Paul est celui qui écarte et protège l'écrivain des prétendus cafés littéraires où l'on médit de lui. S'ils se donnent rendez-vous au café Sacher, ce n'est pas par gourmandise, c'est là que l'écrivain peut lire des heures entières le "Monde" et le "Times" au lieu de la presse germanique. « Que serait mon univers s'il dépendait des journaux allemands, qui, l'un dans l'autre, ne sont que de vulgaires feuilles de chou, sans même parler des autrichiens, qui ne sont même pas des journaux, mais seulement des feuilles inutilisables de torche-cul paraissant tous les jours que Dieu fait…»

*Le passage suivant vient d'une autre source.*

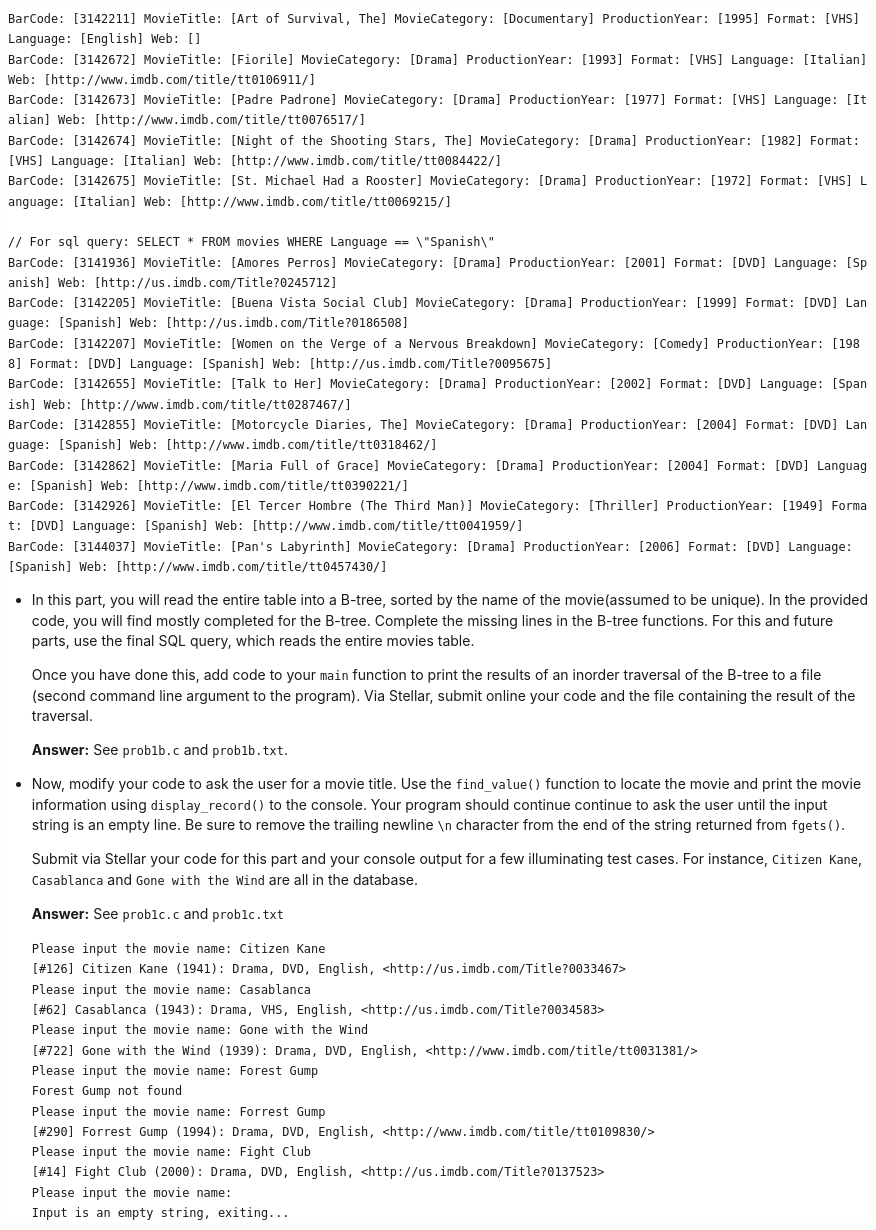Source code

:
   ```
  BarCode: [3142211] MovieTitle: [Art of Survival, The] MovieCategory: [Documentary] ProductionYear: [1995] Format: [VHS] Language: [English] Web: [] 
  BarCode: [3142672] MovieTitle: [Fiorile] MovieCategory: [Drama] ProductionYear: [1993] Format: [VHS] Language: [Italian] Web: [http://www.imdb.com/title/tt0106911/] 
  BarCode: [3142673] MovieTitle: [Padre Padrone] MovieCategory: [Drama] ProductionYear: [1977] Format: [VHS] Language: [Italian] Web: [http://www.imdb.com/title/tt0076517/] 
  BarCode: [3142674] MovieTitle: [Night of the Shooting Stars, The] MovieCategory: [Drama] ProductionYear: [1982] Format: [VHS] Language: [Italian] Web: [http://www.imdb.com/title/tt0084422/] 
  BarCode: [3142675] MovieTitle: [St. Michael Had a Rooster] MovieCategory: [Drama] ProductionYear: [1972] Format: [VHS] Language: [Italian] Web: [http://www.imdb.com/title/tt0069215/] 
  
  // For sql query: SELECT * FROM movies WHERE Language == \"Spanish\"
  BarCode: [3141936] MovieTitle: [Amores Perros] MovieCategory: [Drama] ProductionYear: [2001] Format: [DVD] Language: [Spanish] Web: [http://us.imdb.com/Title?0245712] 
  BarCode: [3142205] MovieTitle: [Buena Vista Social Club] MovieCategory: [Drama] ProductionYear: [1999] Format: [DVD] Language: [Spanish] Web: [http://us.imdb.com/Title?0186508] 
  BarCode: [3142207] MovieTitle: [Women on the Verge of a Nervous Breakdown] MovieCategory: [Comedy] ProductionYear: [1988] Format: [DVD] Language: [Spanish] Web: [http://us.imdb.com/Title?0095675] 
  BarCode: [3142655] MovieTitle: [Talk to Her] MovieCategory: [Drama] ProductionYear: [2002] Format: [DVD] Language: [Spanish] Web: [http://www.imdb.com/title/tt0287467/] 
  BarCode: [3142855] MovieTitle: [Motorcycle Diaries, The] MovieCategory: [Drama] ProductionYear: [2004] Format: [DVD] Language: [Spanish] Web: [http://www.imdb.com/title/tt0318462/] 
  BarCode: [3142862] MovieTitle: [Maria Full of Grace] MovieCategory: [Drama] ProductionYear: [2004] Format: [DVD] Language: [Spanish] Web: [http://www.imdb.com/title/tt0390221/] 
  BarCode: [3142926] MovieTitle: [El Tercer Hombre (The Third Man)] MovieCategory: [Thriller] ProductionYear: [1949] Format: [DVD] Language: [Spanish] Web: [http://www.imdb.com/title/tt0041959/] 
  BarCode: [3144037] MovieTitle: [Pan's Labyrinth] MovieCategory: [Drama] ProductionYear: [2006] Format: [DVD] Language: [Spanish] Web: [http://www.imdb.com/title/tt0457430/] 
  ```

* In this part, you will read the entire table into a B-tree, sorted by the name of the movie(assumed to be unique). In the provided code, you will find mostly completed for the B-tree. Complete the missing lines in the B-tree functions. For this and future parts, use the final SQL query, which reads the entire movies table.

  Once you have done this, add code to your `main` function to print the results of an inorder traversal of the B-tree to a file (second command line argument to the program). Via Stellar, submit online your code and the file containing the result of the traversal.

  **Answer:** See `prob1b.c` and `prob1b.txt`.
  
* Now, modify your code to ask the user for a movie title. Use the `find_value()` function to locate the movie and print the movie information using `display_record()` to the console. Your program should continue continue to ask the user until the input string is an empty line. Be sure to remove the trailing newline `\n` character from the end of the string returned from `fgets()`.

  Submit via Stellar your code for this part and your console output for a few illuminating test cases. For instance, `Citizen Kane`, `Casablanca` and `Gone with the Wind` are all in the database.

  **Answer:** See `prob1c.c` and `prob1c.txt`

  ```
  Please input the movie name: Citizen Kane
  [#126] Citizen Kane (1941): Drama, DVD, English, <http://us.imdb.com/Title?0033467>
  Please input the movie name: Casablanca
  [#62] Casablanca (1943): Drama, VHS, English, <http://us.imdb.com/Title?0034583>
  Please input the movie name: Gone with the Wind
  [#722] Gone with the Wind (1939): Drama, DVD, English, <http://www.imdb.com/title/tt0031381/>
  Please input the movie name: Forest Gump
  Forest Gump not found
  Please input the movie name: Forrest Gump
  [#290] Forrest Gump (1994): Drama, DVD, English, <http://www.imdb.com/title/tt0109830/>
  Please input the movie name: Fight Club
  [#14] Fight Club (2000): Drama, DVD, English, <http://us.imdb.com/Title?0137523>
  Please input the movie name: 
  Input is an empty string, exiting...
  ```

La métropole est donc vitale pour son esprit. Mais elle est fatale pour ses poumons. Sur ordre des médecins, il doit alterner les séjours à Vienne et à la ferme d'Ohlsdorf, couramment appelée Nathal dans ce récit. « En réalité, j'aime tout sauf la nature » dit l'auteur qui ne deviendra jamais un écrivain du terroir : « À la campagne l'esprit ne peut jamais s'épanouir, seulement à la ville, mais aujourd'hui les gens fuient la ville pour la campagne, parce qu'au fond ils tiennent trop à leurs aises pour faire usage de leur tête, qui est, naturellement, radicalement mise à l'épreuve à la ville…» Très vite, il faut quitter la ferme et reprendre le mouvement perpétuel de l'insatisfaction. « Comme quatre-vingt-dix pour cent de l'humanité, je voudrais au fond toujours être là où je ne suis pas.» Heureux en voiture entre l'endroit qu'il vient de quitter et celui vers lequel il roule, il est « le plus malheureux des arrivants…»
Ce récit n'est probablement pas LE chef-d'œuvre de Thomas Bernhard, mais il aide à cerner l'écrivain. Il ne faut pas le lire seulement pour y puiser des anecdotes sur le milieu littéraire et artistique viennois : l'intérêt est davantage de voir comment le portrait de l'un dessine en creux le portrait de l'autre et ainsi comprendre quelques unes des idées fixes du célèbre grincheux disparu en 1989. Enfin, "Le neveu de Wittgenstein" apporte un démenti formel à l'idée que l'écriture sans paragraphe de Thomas Bernhard découragerait les lecteurs français.
Thomas BERNHARD - Le neveu de Wittgenstein - Traduit par Jean-Claude Hémery. Gallimard, 1985, 132 pages.